▶ Data extracts:
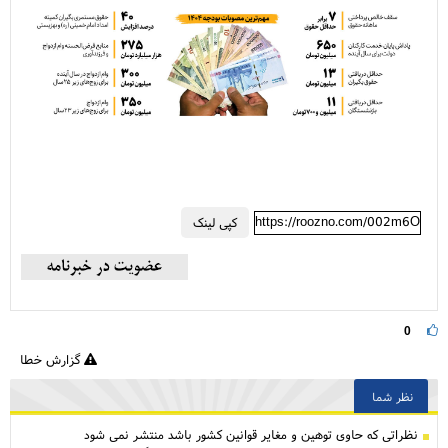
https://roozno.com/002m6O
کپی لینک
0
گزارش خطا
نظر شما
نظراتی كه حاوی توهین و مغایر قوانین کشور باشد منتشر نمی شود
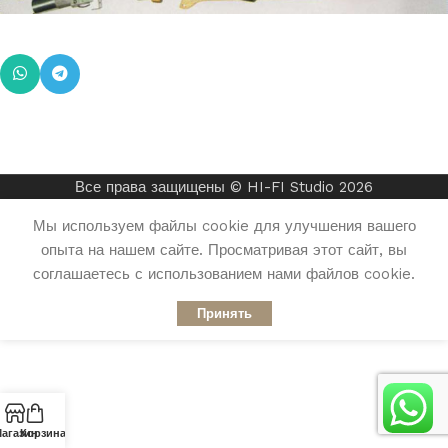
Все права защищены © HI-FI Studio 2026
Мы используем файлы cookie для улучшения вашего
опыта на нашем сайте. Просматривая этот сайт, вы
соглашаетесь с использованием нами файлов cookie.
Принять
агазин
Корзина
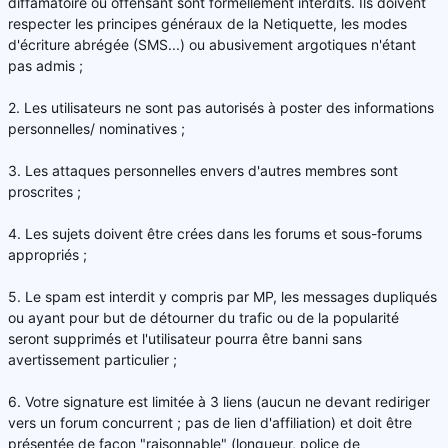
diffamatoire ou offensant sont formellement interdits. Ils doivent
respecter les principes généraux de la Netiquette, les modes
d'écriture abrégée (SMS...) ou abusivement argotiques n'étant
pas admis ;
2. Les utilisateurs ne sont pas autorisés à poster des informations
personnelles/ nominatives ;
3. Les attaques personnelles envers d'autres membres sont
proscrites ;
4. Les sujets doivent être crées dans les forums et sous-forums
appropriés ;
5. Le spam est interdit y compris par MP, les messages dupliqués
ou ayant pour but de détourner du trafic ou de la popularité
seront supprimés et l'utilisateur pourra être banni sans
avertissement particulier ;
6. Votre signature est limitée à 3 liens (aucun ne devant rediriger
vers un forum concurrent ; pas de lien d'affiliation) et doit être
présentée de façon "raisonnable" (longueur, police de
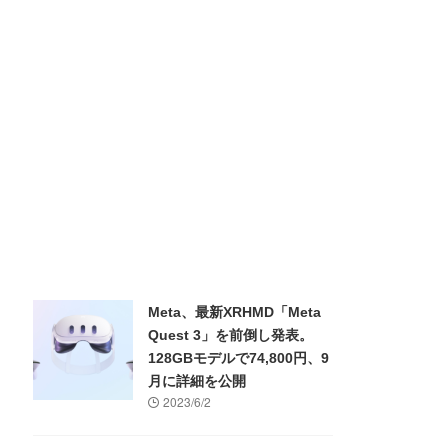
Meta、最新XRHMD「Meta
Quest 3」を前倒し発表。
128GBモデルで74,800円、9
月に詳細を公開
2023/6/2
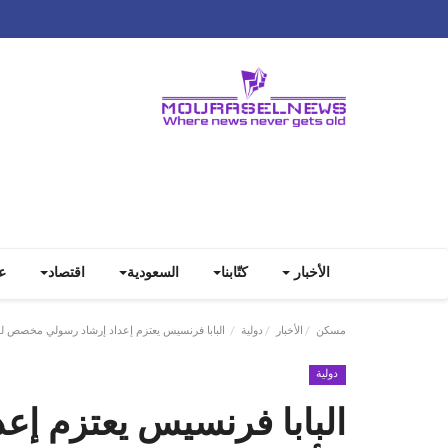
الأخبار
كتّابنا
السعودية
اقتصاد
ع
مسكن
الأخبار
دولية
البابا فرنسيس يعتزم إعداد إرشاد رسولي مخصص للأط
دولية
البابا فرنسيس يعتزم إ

▶ Task details:
Write the lines out again, starting at the one that contains "diffamatoire ou offensant" and ending with the last line. Leave the pictures out.

▶ Result for this exercise:
diffamatoire ou offensant sont formellement interdits. Ils doivent
respecter les principes généraux de la Netiquette, les modes
d'écriture abrégée (SMS...) ou abusivement argotiques n'étant
pas admis ;
2. Les utilisateurs ne sont pas autorisés à poster des informations
personnelles/ nominatives ;
3. Les attaques personnelles envers d'autres membres sont
proscrites ;
4. Les sujets doivent être crées dans les forums et sous-forums
appropriés ;
5. Le spam est interdit y compris par MP, les messages dupliqués
ou ayant pour but de détourner du trafic ou de la popularité
seront supprimés et l'utilisateur pourra être banni sans
avertissement particulier ;
6. Votre signature est limitée à 3 liens (aucun ne devant rediriger
vers un forum concurrent ; pas de lien d'affiliation) et doit être
présentée de façon "raisonnable" (longueur, police de
Meta、最新XRHMD「Meta
Quest 3」を前倒し発表。
128GBモデルで74,800円、9
月に詳細を公開
2023/6/2
الأخبار
كتّابنا
السعودية
اقتصاد
ع
مسكن
الأخبار
دولية
البابا فرنسيس يعتزم إعداد إرشاد رسولي مخصص للأط
دولية
البابا فرنسيس يعتزم إ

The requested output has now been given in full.